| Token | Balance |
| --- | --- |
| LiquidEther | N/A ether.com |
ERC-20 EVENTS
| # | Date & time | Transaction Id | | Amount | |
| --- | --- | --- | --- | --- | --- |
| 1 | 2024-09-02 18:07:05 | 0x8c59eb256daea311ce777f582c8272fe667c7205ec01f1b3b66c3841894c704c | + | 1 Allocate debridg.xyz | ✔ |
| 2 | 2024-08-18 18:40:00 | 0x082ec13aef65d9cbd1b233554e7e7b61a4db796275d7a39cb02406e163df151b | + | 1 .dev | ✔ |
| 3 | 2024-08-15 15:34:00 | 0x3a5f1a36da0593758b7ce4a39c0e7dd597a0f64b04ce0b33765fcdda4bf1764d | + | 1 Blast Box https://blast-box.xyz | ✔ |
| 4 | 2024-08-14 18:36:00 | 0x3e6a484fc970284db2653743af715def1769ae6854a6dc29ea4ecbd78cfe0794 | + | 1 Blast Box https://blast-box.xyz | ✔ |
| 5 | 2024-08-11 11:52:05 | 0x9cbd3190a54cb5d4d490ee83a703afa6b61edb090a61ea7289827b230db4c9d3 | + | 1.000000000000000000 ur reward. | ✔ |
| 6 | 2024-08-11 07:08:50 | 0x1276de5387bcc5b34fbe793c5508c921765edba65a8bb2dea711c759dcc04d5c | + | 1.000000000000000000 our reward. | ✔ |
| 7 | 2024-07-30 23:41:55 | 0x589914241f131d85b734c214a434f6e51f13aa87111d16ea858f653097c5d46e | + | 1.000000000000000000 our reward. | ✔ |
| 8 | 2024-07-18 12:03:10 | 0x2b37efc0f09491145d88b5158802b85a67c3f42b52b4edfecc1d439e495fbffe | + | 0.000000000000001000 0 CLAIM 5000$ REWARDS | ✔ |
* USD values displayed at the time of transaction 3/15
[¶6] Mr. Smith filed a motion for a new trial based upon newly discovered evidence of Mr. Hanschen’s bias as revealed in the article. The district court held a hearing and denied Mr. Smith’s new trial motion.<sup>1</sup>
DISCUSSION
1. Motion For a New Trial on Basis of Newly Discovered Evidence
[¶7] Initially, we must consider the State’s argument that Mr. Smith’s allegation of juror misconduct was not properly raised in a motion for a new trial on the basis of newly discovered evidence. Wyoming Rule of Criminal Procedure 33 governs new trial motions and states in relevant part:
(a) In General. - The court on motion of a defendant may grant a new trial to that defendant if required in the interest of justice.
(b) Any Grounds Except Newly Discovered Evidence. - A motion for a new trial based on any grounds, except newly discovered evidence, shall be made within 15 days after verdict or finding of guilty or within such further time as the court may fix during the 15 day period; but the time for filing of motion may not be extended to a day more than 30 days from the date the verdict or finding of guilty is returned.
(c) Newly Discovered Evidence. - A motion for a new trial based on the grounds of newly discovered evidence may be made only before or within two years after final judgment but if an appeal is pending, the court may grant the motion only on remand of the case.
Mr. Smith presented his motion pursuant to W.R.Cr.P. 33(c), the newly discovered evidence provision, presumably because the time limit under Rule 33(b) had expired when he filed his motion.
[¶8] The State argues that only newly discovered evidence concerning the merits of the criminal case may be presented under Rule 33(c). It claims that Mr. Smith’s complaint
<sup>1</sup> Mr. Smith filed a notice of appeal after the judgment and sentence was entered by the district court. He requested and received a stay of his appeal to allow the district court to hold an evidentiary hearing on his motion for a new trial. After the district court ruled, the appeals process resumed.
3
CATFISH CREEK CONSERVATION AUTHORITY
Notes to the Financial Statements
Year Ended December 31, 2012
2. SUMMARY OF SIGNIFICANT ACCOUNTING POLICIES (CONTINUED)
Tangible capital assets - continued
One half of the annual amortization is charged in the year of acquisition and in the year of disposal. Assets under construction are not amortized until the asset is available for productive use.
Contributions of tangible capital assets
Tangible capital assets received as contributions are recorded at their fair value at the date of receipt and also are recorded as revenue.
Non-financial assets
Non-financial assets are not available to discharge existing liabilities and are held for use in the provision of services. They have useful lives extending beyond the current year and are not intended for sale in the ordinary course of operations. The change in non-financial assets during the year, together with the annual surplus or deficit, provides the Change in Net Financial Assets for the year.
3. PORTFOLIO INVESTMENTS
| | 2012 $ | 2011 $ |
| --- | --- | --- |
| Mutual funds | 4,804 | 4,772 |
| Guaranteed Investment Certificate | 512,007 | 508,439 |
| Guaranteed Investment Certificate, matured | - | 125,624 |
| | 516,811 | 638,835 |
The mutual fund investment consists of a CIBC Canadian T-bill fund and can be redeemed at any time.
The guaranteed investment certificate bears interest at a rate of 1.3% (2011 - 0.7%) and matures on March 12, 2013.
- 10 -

__ABOUT THIS TASK__: Retype word for word everything in the listing above from the line that holds "(c) Newly Discovered" down to the line that holds "516,811 | 638,835 |". Keep both end lines and leave out the rest.

__RESULT__:
(c) Newly Discovered Evidence. - A motion for a new trial based on the grounds of newly discovered evidence may be made only before or within two years after final judgment but if an appeal is pending, the court may grant the motion only on remand of the case.
Mr. Smith presented his motion pursuant to W.R.Cr.P. 33(c), the newly discovered evidence provision, presumably because the time limit under Rule 33(b) had expired when he filed his motion.
[¶8] The State argues that only newly discovered evidence concerning the merits of the criminal case may be presented under Rule 33(c). It claims that Mr. Smith’s complaint
<sup>1</sup> Mr. Smith filed a notice of appeal after the judgment and sentence was entered by the district court. He requested and received a stay of his appeal to allow the district court to hold an evidentiary hearing on his motion for a new trial. After the district court ruled, the appeals process resumed.
3
CATFISH CREEK CONSERVATION AUTHORITY
Notes to the Financial Statements
Year Ended December 31, 2012
2. SUMMARY OF SIGNIFICANT ACCOUNTING POLICIES (CONTINUED)
Tangible capital assets - continued
One half of the annual amortization is charged in the year of acquisition and in the year of disposal. Assets under construction are not amortized until the asset is available for productive use.
Contributions of tangible capital assets
Tangible capital assets received as contributions are recorded at their fair value at the date of receipt and also are recorded as revenue.
Non-financial assets
Non-financial assets are not available to discharge existing liabilities and are held for use in the provision of services. They have useful lives extending beyond the current year and are not intended for sale in the ordinary course of operations. The change in non-financial assets during the year, together with the annual surplus or deficit, provides the Change in Net Financial Assets for the year.
3. PORTFOLIO INVESTMENTS
| | 2012 $ | 2011 $ |
| --- | --- | --- |
| Mutual funds | 4,804 | 4,772 |
| Guaranteed Investment Certificate | 512,007 | 508,439 |
| Guaranteed Investment Certificate, matured | - | 125,624 |
| | 516,811 | 638,835 |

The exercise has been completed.